Task requirements ::
Copy out every line in the entries below that includes "activities".

Records provided ::
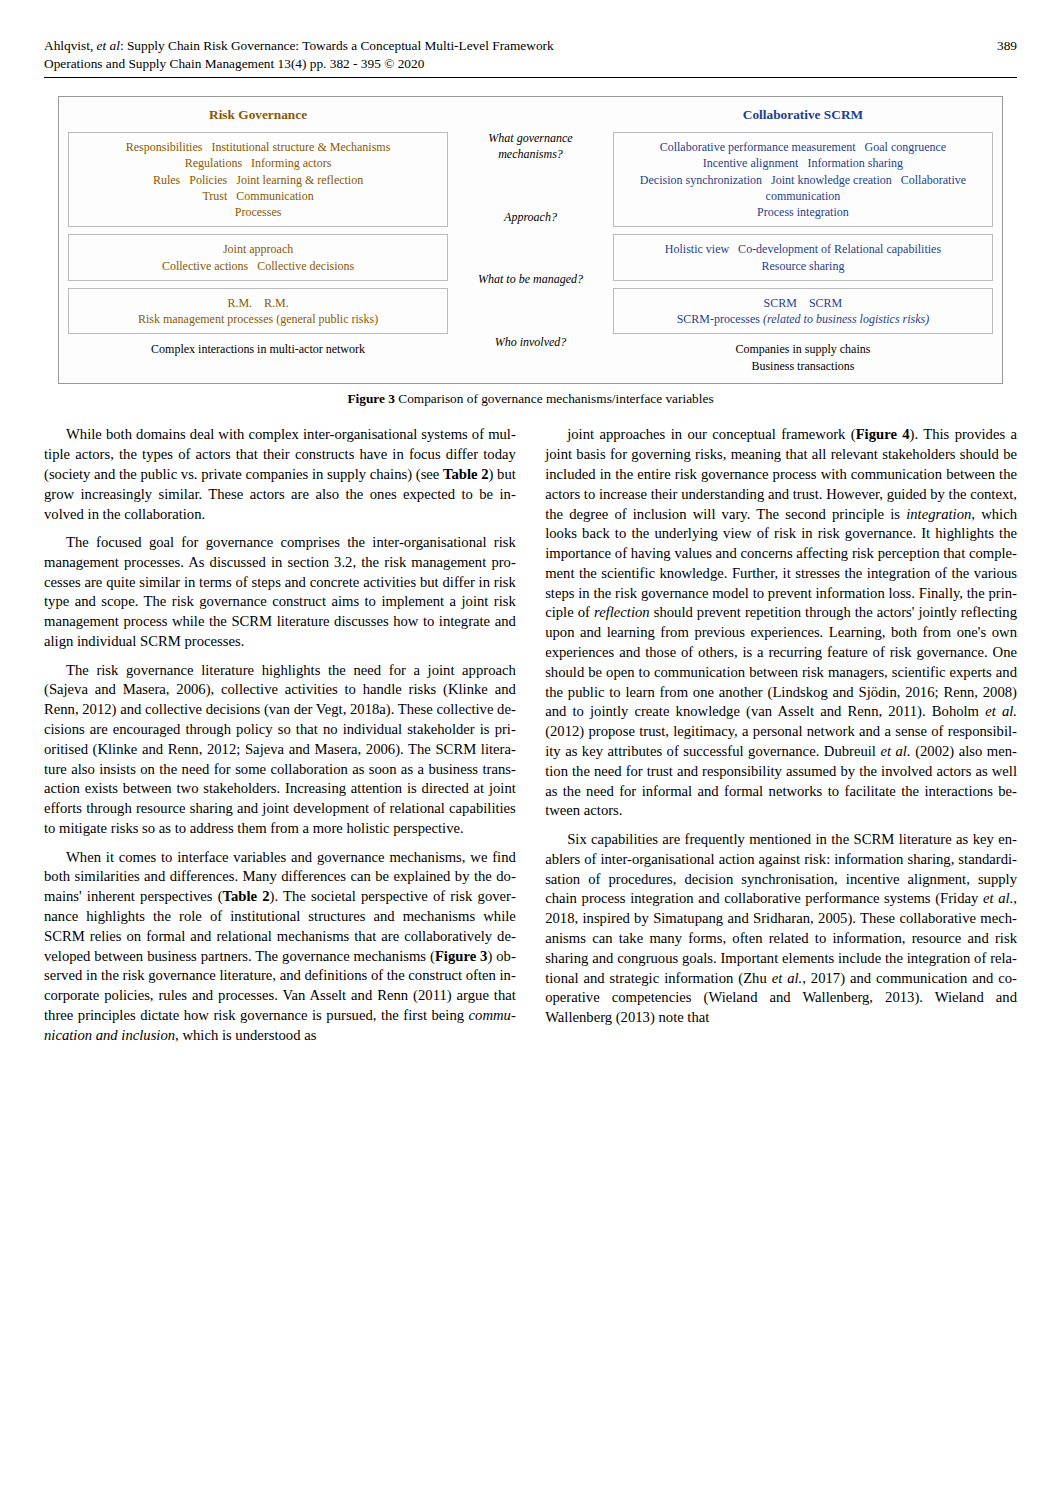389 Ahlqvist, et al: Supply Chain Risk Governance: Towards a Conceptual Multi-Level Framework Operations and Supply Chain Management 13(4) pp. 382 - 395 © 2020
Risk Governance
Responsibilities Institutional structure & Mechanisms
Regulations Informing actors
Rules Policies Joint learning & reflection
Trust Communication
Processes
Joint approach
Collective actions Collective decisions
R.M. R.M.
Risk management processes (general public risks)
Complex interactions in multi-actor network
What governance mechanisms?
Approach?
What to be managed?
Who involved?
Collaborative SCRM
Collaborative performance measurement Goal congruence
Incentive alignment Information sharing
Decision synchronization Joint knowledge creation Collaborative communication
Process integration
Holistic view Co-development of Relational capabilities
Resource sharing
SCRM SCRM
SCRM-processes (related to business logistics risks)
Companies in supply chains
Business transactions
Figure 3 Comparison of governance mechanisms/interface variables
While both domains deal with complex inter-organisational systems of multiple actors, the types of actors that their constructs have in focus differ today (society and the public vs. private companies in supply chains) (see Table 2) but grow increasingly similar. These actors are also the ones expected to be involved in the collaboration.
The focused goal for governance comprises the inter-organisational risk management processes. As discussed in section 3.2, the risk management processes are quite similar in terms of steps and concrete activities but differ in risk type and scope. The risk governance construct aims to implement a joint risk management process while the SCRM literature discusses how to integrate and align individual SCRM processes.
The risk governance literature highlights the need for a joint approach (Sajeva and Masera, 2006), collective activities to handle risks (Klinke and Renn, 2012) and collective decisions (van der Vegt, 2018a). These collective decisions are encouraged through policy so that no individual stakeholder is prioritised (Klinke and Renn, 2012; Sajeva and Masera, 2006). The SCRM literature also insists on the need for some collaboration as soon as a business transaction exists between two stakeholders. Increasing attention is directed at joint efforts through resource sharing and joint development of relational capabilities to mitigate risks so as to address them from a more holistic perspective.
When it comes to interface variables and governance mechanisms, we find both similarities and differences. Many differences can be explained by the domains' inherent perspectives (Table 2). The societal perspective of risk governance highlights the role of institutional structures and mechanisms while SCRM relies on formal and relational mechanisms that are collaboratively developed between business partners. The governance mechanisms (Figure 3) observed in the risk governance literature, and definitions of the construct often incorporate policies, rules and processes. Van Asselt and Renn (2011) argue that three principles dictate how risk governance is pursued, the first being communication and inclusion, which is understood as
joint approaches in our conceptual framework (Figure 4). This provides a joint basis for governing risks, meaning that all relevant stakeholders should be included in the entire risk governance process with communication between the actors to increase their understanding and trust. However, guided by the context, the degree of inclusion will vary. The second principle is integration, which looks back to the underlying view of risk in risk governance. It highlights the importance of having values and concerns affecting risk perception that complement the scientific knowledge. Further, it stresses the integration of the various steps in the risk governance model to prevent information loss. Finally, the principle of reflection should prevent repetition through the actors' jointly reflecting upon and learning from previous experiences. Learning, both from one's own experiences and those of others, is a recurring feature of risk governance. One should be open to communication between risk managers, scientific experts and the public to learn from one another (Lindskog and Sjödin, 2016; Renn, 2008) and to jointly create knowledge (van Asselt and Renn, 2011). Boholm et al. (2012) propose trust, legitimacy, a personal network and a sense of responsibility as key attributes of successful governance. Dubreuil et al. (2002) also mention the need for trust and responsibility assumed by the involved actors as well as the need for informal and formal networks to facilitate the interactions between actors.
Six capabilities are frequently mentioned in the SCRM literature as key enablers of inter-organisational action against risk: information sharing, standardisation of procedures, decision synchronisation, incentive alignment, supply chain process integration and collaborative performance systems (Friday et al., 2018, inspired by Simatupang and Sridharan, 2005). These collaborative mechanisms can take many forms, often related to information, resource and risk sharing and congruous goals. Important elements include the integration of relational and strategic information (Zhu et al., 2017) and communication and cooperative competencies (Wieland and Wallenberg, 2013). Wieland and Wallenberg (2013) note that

--

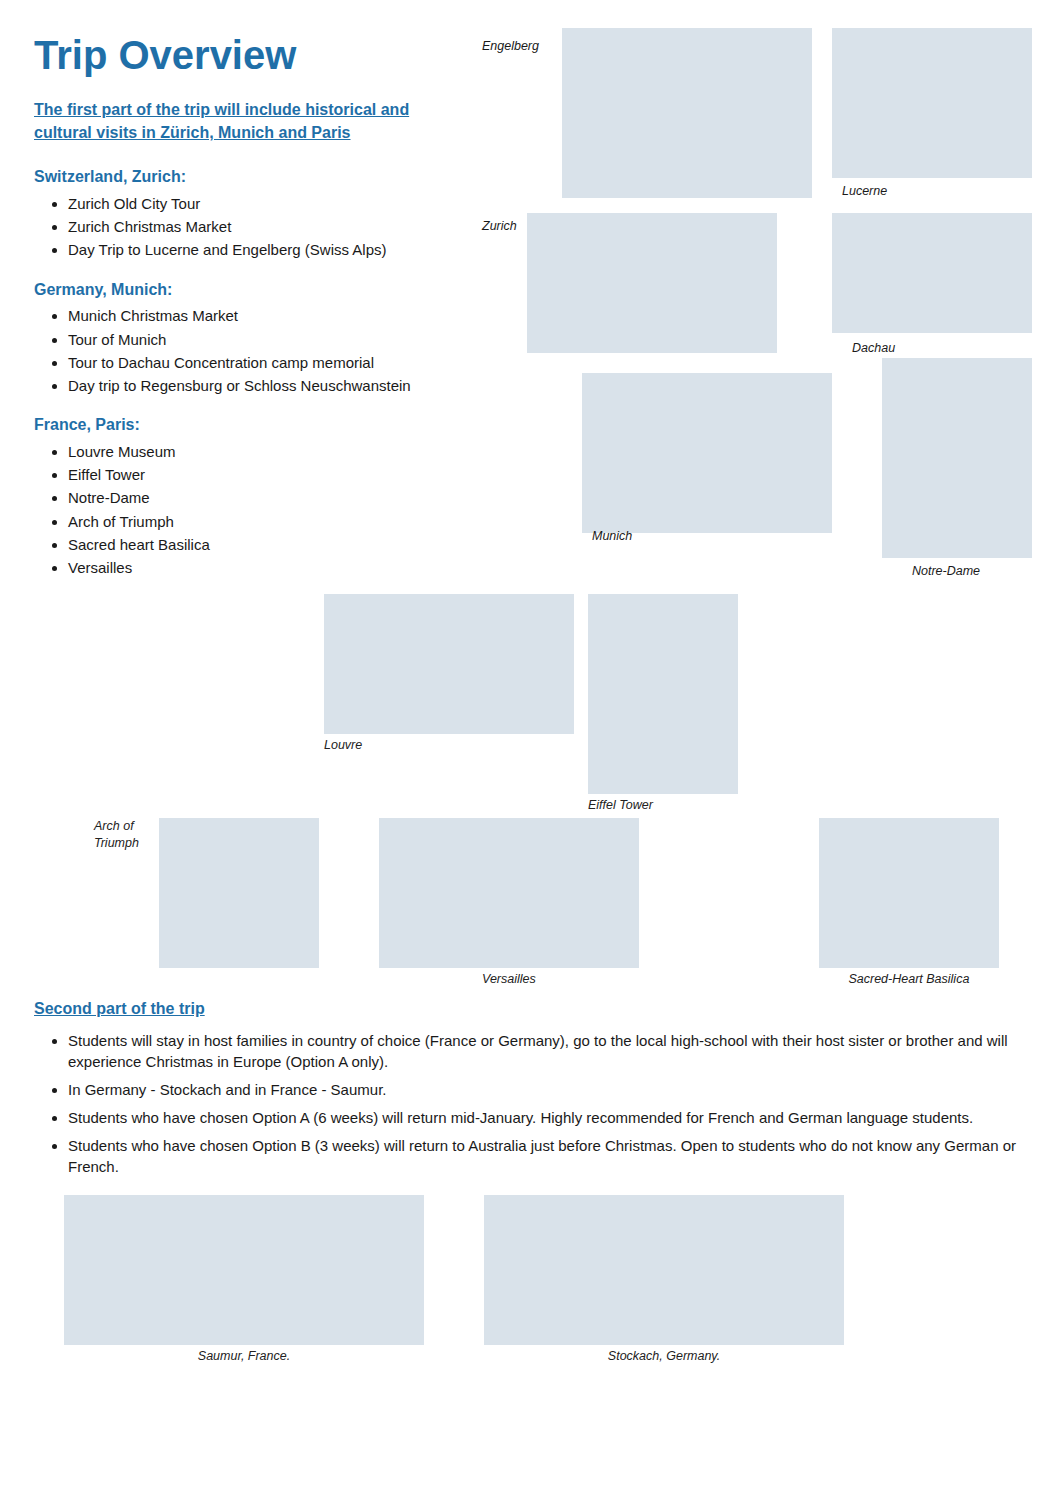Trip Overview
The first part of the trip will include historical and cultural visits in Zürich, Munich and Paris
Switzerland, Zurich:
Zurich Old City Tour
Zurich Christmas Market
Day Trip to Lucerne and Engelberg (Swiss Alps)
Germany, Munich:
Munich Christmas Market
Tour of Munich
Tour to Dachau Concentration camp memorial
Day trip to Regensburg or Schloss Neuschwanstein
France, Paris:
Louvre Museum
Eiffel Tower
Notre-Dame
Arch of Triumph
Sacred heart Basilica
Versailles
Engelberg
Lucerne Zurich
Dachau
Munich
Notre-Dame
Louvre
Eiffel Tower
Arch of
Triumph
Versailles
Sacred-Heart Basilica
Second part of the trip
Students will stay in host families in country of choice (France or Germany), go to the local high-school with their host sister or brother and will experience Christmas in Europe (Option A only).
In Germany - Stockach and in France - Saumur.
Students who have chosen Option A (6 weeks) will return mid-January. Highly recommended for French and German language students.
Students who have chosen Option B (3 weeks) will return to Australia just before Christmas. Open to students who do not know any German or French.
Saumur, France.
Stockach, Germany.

---

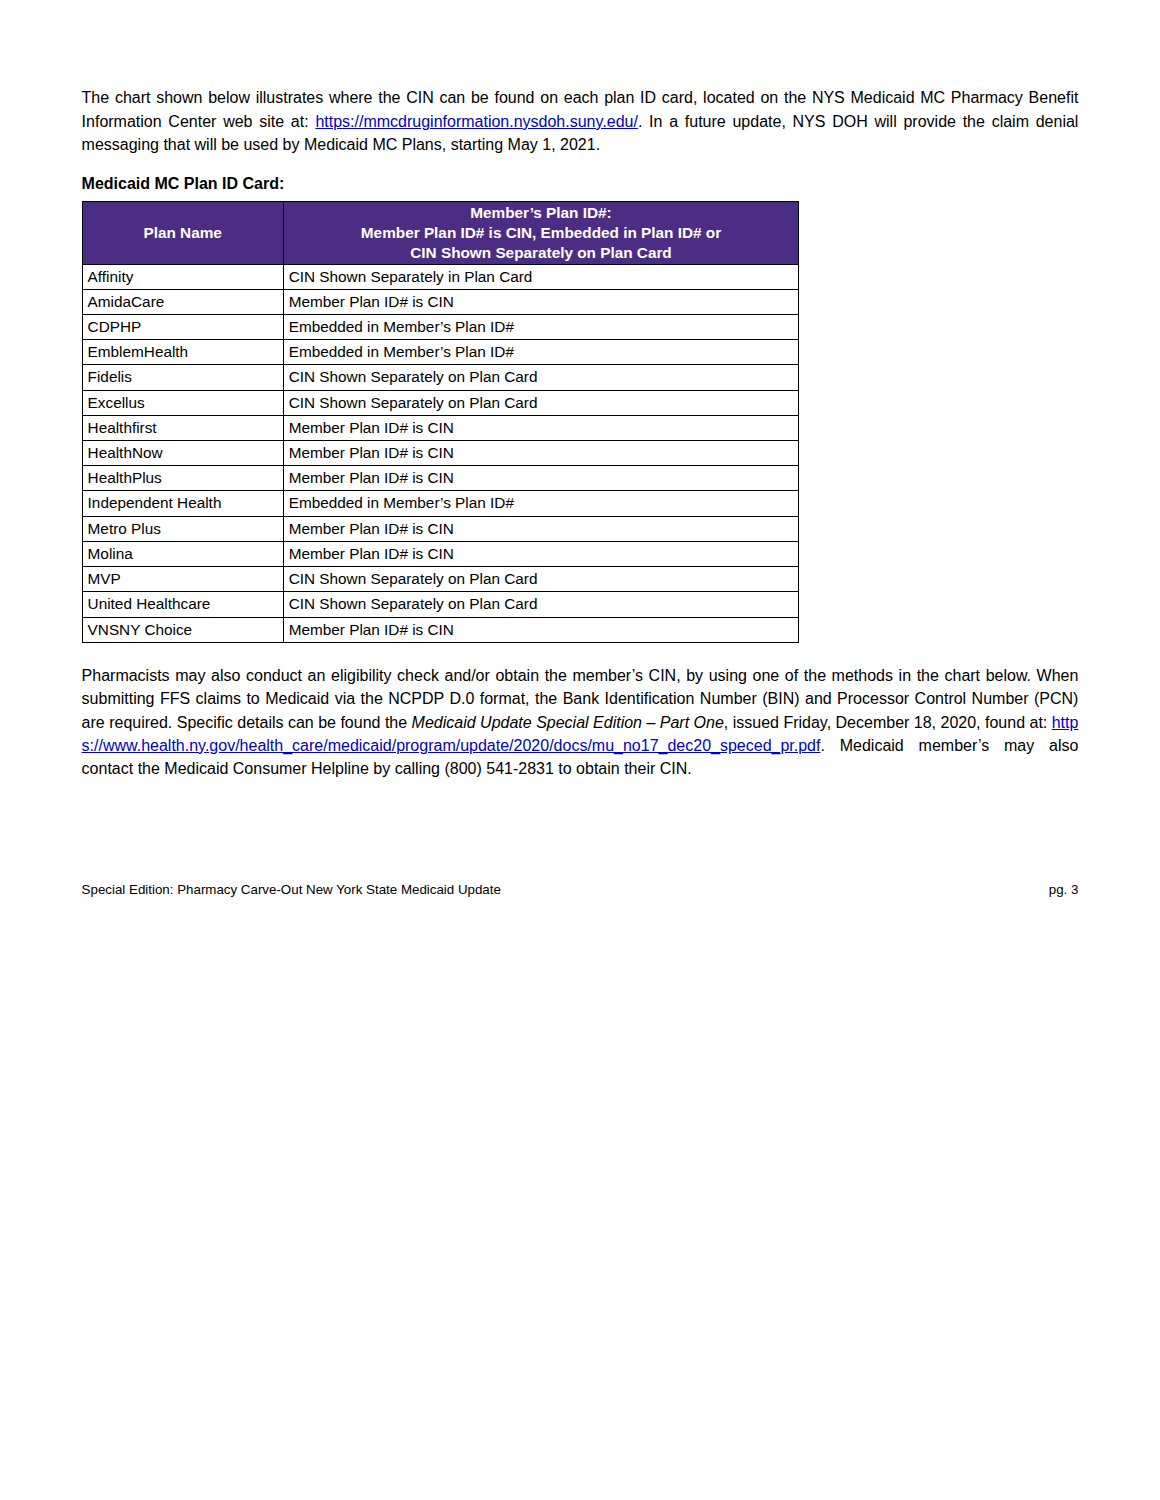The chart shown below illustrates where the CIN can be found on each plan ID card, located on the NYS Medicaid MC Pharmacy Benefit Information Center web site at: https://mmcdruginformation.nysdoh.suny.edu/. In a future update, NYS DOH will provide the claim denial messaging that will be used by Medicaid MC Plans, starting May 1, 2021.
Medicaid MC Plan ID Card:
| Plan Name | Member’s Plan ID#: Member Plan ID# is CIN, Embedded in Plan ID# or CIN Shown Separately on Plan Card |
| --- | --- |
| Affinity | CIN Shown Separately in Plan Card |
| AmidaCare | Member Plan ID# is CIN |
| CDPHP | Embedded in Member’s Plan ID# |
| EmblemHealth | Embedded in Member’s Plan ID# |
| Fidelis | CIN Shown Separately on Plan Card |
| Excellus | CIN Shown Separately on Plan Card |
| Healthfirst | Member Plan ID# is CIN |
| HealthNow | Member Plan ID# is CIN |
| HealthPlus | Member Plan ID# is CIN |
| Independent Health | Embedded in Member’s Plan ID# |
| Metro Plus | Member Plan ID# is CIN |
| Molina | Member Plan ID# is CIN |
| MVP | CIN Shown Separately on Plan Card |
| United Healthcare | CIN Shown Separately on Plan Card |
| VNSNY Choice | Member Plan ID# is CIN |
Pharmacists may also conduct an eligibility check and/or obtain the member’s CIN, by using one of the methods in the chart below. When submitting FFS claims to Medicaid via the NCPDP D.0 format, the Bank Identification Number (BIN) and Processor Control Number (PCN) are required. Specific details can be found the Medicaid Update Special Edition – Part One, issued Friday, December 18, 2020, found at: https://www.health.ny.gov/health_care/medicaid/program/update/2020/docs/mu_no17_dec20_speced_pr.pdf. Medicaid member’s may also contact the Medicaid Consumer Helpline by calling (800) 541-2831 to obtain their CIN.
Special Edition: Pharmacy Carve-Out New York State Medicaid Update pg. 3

Answer for the task ::
The focused goal for governance comprises the inter-organisational risk management processes. As discussed in section 3.2, the risk management processes are quite similar in terms of steps and concrete activities but differ in risk type and scope. The risk governance construct aims to implement a joint risk management process while the SCRM literature discusses how to integrate and align individual SCRM processes.
The risk governance literature highlights the need for a joint approach (Sajeva and Masera, 2006), collective activities to handle risks (Klinke and Renn, 2012) and collective decisions (van der Vegt, 2018a). These collective decisions are encouraged through policy so that no individual stakeholder is prioritised (Klinke and Renn, 2012; Sajeva and Masera, 2006). The SCRM literature also insists on the need for some collaboration as soon as a business transaction exists between two stakeholders. Increasing attention is directed at joint efforts through resource sharing and joint development of relational capabilities to mitigate risks so as to address them from a more holistic perspective.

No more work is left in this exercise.